[Collected data]

..........

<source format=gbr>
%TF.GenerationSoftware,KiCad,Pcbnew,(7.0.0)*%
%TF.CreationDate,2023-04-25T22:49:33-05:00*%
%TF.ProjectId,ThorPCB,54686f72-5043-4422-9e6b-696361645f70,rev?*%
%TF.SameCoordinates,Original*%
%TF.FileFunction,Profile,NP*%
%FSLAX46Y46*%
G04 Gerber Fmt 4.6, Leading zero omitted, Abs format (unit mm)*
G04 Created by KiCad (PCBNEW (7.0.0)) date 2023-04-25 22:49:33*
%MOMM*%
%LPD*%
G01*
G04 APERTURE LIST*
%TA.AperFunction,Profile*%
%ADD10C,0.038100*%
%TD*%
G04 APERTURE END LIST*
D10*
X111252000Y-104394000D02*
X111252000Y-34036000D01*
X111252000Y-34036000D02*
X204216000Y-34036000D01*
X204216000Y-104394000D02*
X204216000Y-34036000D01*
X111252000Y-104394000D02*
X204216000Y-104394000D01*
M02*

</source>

..........

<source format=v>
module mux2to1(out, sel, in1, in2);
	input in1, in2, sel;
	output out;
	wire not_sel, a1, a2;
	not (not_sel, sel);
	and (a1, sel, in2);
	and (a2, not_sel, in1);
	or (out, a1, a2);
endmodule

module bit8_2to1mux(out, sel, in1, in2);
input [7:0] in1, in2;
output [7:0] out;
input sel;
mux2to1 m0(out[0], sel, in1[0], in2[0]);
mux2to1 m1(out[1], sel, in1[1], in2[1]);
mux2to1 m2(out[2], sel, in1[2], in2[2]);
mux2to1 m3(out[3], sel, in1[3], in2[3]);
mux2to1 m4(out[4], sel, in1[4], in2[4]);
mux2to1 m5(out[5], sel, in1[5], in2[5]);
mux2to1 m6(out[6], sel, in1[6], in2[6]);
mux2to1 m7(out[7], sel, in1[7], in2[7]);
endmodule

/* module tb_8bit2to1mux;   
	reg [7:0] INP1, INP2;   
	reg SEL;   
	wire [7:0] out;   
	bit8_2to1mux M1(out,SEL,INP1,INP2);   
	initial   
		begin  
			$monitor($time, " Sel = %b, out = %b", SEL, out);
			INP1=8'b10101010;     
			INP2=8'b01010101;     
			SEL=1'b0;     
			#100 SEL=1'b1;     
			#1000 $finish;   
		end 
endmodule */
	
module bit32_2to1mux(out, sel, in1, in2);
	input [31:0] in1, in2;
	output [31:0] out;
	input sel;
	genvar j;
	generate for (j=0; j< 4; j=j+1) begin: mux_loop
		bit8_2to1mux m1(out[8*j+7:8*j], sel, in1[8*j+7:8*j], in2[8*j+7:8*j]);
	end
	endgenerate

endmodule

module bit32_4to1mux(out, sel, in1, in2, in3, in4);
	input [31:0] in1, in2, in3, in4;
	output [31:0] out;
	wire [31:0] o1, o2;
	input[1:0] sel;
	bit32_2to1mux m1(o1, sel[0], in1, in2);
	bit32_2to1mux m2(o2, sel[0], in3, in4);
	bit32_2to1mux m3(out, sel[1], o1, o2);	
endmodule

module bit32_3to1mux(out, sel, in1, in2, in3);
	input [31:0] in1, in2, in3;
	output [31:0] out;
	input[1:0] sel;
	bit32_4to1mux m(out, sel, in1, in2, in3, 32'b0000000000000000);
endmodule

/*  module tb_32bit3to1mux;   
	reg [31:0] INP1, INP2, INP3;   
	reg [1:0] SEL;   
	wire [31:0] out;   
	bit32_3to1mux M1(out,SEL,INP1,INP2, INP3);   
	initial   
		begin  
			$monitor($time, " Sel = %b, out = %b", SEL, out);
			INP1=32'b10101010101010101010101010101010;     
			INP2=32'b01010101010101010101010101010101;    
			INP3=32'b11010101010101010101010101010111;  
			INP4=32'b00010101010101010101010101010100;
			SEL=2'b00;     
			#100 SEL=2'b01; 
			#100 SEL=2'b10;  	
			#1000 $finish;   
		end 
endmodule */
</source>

..........

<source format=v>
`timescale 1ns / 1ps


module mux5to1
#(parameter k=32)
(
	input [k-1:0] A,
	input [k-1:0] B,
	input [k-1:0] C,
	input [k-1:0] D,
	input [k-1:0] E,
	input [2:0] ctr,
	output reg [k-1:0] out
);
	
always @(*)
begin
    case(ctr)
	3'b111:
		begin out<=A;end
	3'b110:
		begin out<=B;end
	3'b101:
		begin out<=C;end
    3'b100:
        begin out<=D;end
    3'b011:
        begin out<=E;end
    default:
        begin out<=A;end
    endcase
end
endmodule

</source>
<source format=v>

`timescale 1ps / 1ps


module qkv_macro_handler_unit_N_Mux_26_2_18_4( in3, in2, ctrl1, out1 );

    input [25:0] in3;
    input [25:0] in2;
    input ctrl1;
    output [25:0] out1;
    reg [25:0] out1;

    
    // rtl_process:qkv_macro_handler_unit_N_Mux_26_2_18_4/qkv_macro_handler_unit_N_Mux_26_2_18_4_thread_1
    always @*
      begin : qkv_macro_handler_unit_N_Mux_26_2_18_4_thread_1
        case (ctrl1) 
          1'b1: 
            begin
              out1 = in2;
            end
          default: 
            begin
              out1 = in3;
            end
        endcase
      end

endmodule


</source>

..........

• **WRITTEN TASK**
Report how many lines of the data above include "APERTURE", giving the number and no other words.

• **SOLUTION TO THIS PROBLEM**
2